OMIDRIA brought in net revenues to Omeros north of $1 billion through the sales and through the partnerships and royalty sales that we did there. So we’re very excited about this next phase of Omeros, which means commercial narsoplimab and then coming up, really right behind that Zaltenibart. And when you look at the data from Zaltenibart — and the difference here is with narsoplimab, we are the first, right? There was no playbook for us to follow for the development and the regulatory strategy around our supplement. That’s a very different set of circumstances for Zaltenibart. We’re really able to follow where others are going — doing very similar things to what they’ve done. But with what we believe is a meaningfully better molecule and a meaningfully better target.

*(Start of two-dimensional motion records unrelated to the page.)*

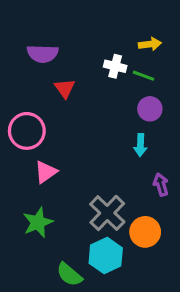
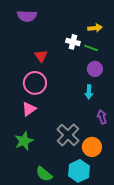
purple semicircle: (43, 54) -> (27, 16), moved
pink circle: (27, 131) -> (35, 83), moved
cyan hexagon: (106, 256) -> (79, 171), moved

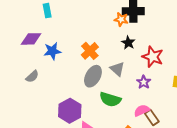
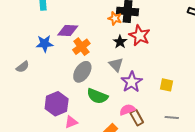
purple diamond: (31, 39) -> (68, 30), moved
red star: (153, 57) -> (140, 35), moved
gray triangle: (117, 69) -> (116, 65), moved
purple star: (144, 82) -> (132, 82), size x1.5

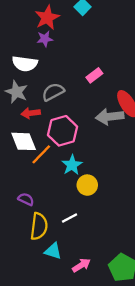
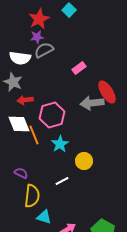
gray semicircle: (53, 92) -> (44, 50), moved
orange line: (41, 154) -> (34, 135), turned -66
yellow circle: (87, 185) -> (84, 161), moved
white line: (70, 218) -> (62, 181), moved

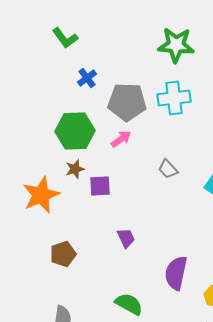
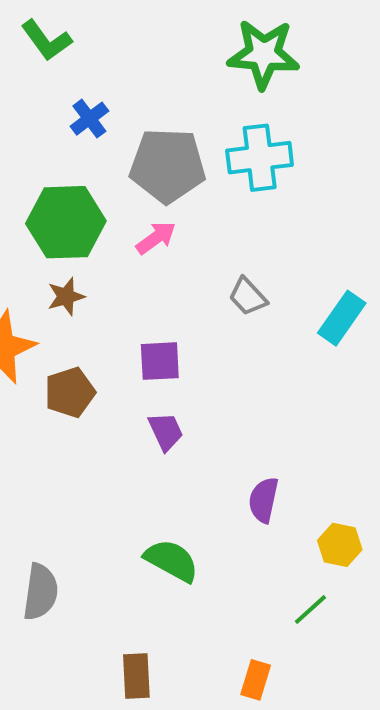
purple square: (100, 186) -> (160, 361), moved
brown pentagon: (63, 254) -> (70, 392), moved
purple semicircle: (176, 273) -> (263, 500), size x0.7

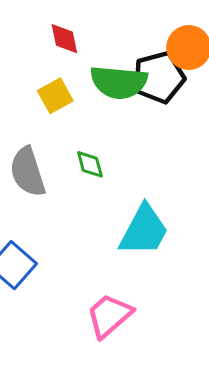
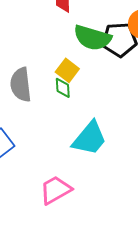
yellow square: (55, 96) -> (67, 70), moved, turned -35

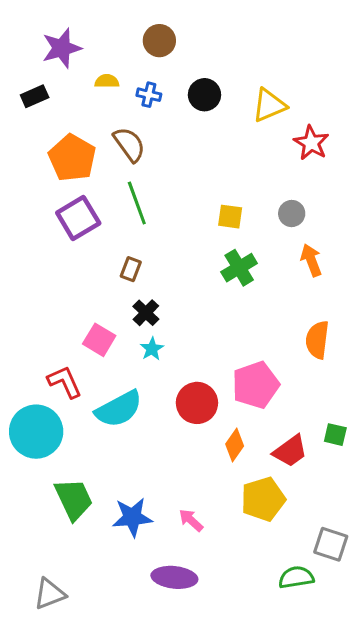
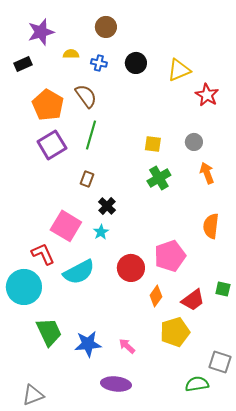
green line: (137, 203) -> (91, 135), turned 36
black cross: (146, 313) -> (107, 206), moved
pink square: (99, 340) -> (66, 226), size x1.4

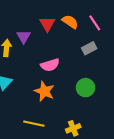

And out of that, we expect that we’re very eager to get Zaltenibart in the market and be generating revenues not only from narsoplimab but from Zaltenibart as well. And the boy, that we all look forward to. We expect very much that we will get there. You can’t look at Zaltenibart data, and really, I think rationally come to the conclusion that that product is going to have a lot of difficulty getting approved. I think conversely, we are very confident that Zaltenibart will be approved as we are for narsoplimab. With narsoplimab, we had to go through a lot of extra steps. But we’ve completed those, and the data look really strong. So we’re looking forward to September and our launch, very soon thereafter, and revenue generation and being right back as a commercial company.

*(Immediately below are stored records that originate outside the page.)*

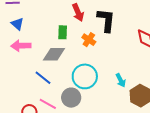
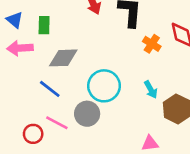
green rectangle: (63, 32) -> (44, 25), moved
orange cross: (89, 40) -> (152, 44), moved

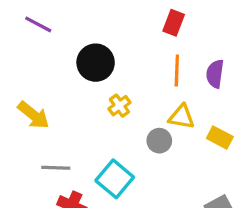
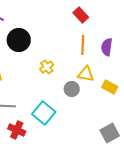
red rectangle: (174, 23) -> (81, 15), turned -63
black circle: (96, 63) -> (19, 40), moved

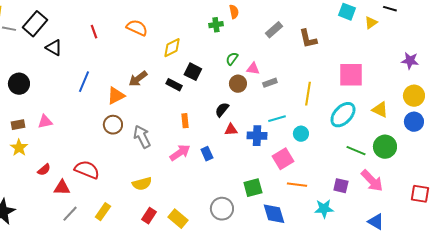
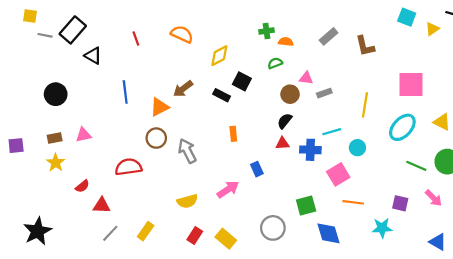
orange semicircle: (234, 12) -> (286, 42), moved, turned -72
green semicircle: (232, 59) -> (275, 63), moved, turned 32
blue line: (84, 82) -> (125, 92), turned -30
black semicircle: (222, 110) -> (285, 121), moved
pink arrow: (180, 153) -> (228, 189), moved
red semicircle: (87, 170) -> (128, 167), moved, turned -30
pink arrow: (372, 181) -> (433, 198), size x0.7

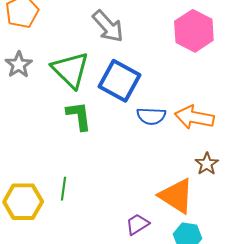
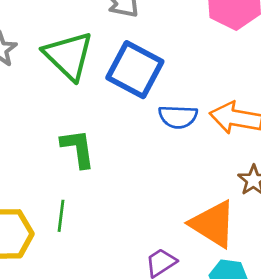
green L-shape: (79, 116) -> (78, 148), moved

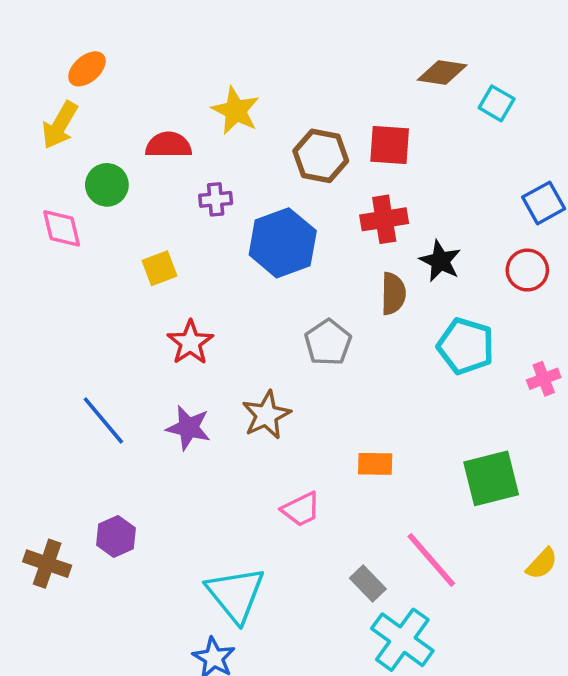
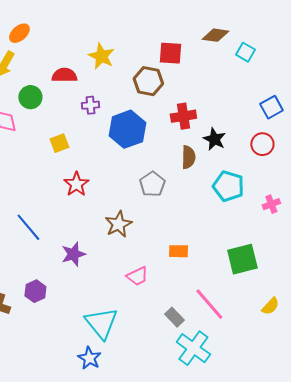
red square: (390, 145) -> (170, 53), moved
purple star: (188, 428) -> (73, 254), moved, turned -30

Brandon Folkes: Great. Thanks very much, Greg.
Gregory Demopulos: Yeah. And I would not forget the pipeline programs. So I would pay very much attention to what’s happening in our oncology programs and in the other programs that we mentioned.
Operator: Thank you. I would now like to turn the conference back over to Dr. Demopulos for closing remarks.
Gregory Demopulos: Okay. Thank you, operator. I’d like to thank everyone for joining us today. Before we close, I just want to acknowledge the entire Omeros team. That continues to build a series of truly cutting-edge programs that will likely change the landscape in their respective fields. We look forward to sharing more with you in the very near future. All of us at Omeros appreciate your continued support. Have a good evening. Thank you.
Operator: Thank you. This concludes today’s conference call. Thank you for participating. You may now disconnect.